Lieff Cabraser Civil Justice Blog
Microsoft Acknowledges Gender Imbalance in Tech Industry Even as it Fights Discrimination Claims

Microsoft Acknowledges Gender Imbalance in Tech Industry Even as it Fights Discrimination Claims

In the midst of squaring off against more than 8,600 former and current female employees in a class action lawsuit based on claims of systemic and pervasive discrimination, Microsoft Corp. admits in its filed response to the lawsuit that the company is “keenly aware of gender imbalance in the tech industry.” However, the company goes on to argue that a lawsuit – where the company could face a verdict assigning it significant liability for its actions – is not the right arena in which to address the problem.

The Washington-based tech giant is charged with providing unequal pay and advancement opportunities for women in engineering and other technical roles. The complaint in the class action also alleges that Microsoft is in violation of Title VII of the Civil Rights Act of 1964 and Washington state laws against discrimination via actions leading to lesser pay and fewer promotions for female employees than their male counterparts.

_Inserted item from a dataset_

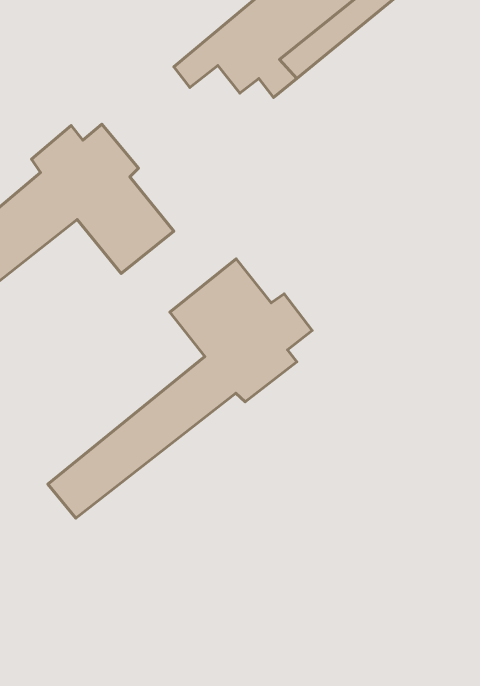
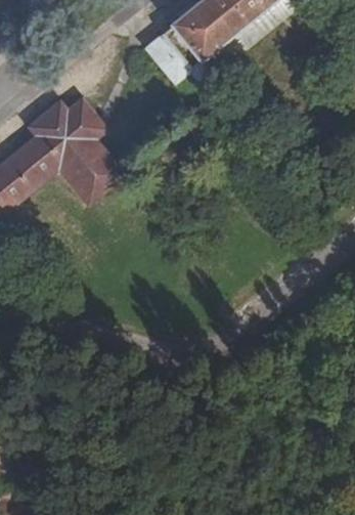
building: [48,259,312,518] -> none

According to The Recorder, “Microsoft’s opposition to class certification, filed Friday in federal court, reveals the tension the company faces as it fights the class claims while acknowledging internal and broader efforts to improve gender equality and diversity in the industry.”

Nor is Microsoft the only major tech company “under the microscope for gender inequity.” Google Inc., Uber Technologies, and Oracle America Inc. are also facing ongoing lawsuits based on claims of workplace gender bias.

Background on the Microsoft Gender Lawsuit

On September 16, 2015, a gender discrimination class action lawsuit was filed against Microsoft Corporation. The class action, Moussouris v. Microsoft Corporation, Case No. 15-cv-01483, was brought by Katie Moussouris, a former female Microsoft technical professional on behalf of herself and all current and former female technical professionals employed by Microsoft in the U.S. since July 18, 2010. On October 27, 2015, an amended complaint was filed, adding current Microsoft employees Holly Muenchow and Dana Piermarini as named plaintiffs, in addition to Ms. Moussouris.

Plaintiffs filed a motion for class certification on October 27, 2017. The motion seeks certification of a class of female employees who worked in the Engineering or I/T Operations Professions and in stock levels 59-67 from September 16, 2012 to the present.

Allegations of Sex Discrimination in the Workplace by Microsoft

The class action complaint alleges that Microsoft has engaged in systemic and pervasive discrimination against female employees in technical and engineering roles (“female technical employees”) with respect to performance evaluations, pay, promotions, and other terms and conditions of employment. The unchecked gender bias that pervades Microsoft’s corporate culture has resulted in female technical professionals receiving less compensation than similar men, the promotion of men over equally or more qualified women, and less favorable performance evaluation of female technical professionals compared to male peers.